There are a slew of messaging applications that were created with the intention of encrypting user messages for privacy. Criminals, terrorists, and other users, on the other hand, use those applications for illegal reasons. Telegram, a messaging service, has reportedly become a nexus for hackers looking to buy, sell, and share data and tools they’ve stolen.
According to a new analysis, Telegram is effectively a dark web alternative. An organization named Cyberint collaborated with the Financial Times to uncover details on the illegal use of the messaging app. An ever-expanding network of hackers was identified during the inquiry, sharing material gained from leaks and other sources.
The information is allegedly being disseminated through channels with tens of thousands of subscribers. Hackers and other cybercriminals are using the application in part because it is easy to use and has little moderation. Hackers’ use of Telegram has surged by 100 percent, according to Cyberint experts.
The app’s strong encryption is a primary reason why cybercriminals use it, as it protects them from law enforcement. These malicious individuals apparently switched to Telegram when WhatsApp altered its privacy policies earlier this year. Telegram is a messaging app that allows users to send messages to numerous individuals via channels.
They can also form both public and private groups, allowing for easy access.
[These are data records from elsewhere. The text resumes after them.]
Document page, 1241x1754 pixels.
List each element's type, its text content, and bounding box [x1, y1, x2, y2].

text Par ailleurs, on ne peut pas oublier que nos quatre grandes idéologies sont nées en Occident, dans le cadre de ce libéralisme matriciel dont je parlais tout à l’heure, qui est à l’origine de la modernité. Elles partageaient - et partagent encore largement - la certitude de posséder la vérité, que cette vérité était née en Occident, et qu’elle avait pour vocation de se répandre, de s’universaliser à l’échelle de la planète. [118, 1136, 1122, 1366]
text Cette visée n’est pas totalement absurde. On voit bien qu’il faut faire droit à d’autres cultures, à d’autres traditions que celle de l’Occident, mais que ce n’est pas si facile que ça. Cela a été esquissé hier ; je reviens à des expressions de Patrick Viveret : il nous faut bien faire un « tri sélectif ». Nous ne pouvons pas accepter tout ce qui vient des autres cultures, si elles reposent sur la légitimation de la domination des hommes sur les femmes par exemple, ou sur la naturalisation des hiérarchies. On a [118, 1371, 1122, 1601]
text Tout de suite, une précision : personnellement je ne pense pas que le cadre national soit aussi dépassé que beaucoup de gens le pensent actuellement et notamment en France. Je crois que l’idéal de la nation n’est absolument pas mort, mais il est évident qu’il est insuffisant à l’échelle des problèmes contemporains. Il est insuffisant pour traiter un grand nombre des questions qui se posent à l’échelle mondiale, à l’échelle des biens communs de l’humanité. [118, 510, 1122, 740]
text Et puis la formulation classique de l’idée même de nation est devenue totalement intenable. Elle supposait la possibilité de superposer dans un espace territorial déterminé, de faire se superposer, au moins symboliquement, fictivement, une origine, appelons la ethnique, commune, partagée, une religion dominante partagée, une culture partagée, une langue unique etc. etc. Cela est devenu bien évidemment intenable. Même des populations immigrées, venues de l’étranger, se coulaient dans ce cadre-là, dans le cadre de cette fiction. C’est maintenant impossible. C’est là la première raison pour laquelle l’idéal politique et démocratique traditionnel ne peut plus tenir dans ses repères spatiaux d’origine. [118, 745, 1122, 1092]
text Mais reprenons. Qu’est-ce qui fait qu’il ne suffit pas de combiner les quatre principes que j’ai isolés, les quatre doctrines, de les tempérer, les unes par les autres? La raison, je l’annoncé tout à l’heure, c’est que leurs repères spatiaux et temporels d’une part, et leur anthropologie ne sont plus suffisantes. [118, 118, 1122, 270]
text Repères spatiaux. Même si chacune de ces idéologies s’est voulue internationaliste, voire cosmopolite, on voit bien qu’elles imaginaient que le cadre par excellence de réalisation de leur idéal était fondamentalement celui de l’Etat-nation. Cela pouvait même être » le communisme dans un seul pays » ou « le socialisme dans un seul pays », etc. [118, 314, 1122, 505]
While a large portion of Telegram’s traffic appears to come from malicious users, the app boasts that it has more than 500 million active users and recently passed the 1 billion download mark. Hackers and other criminal groups are increasingly using Telegram, putting pressure on the company to strengthen its moderation to thwart these users. Telegram is situated in Dubai and is preparing an initial public offering (IPO) in the near future.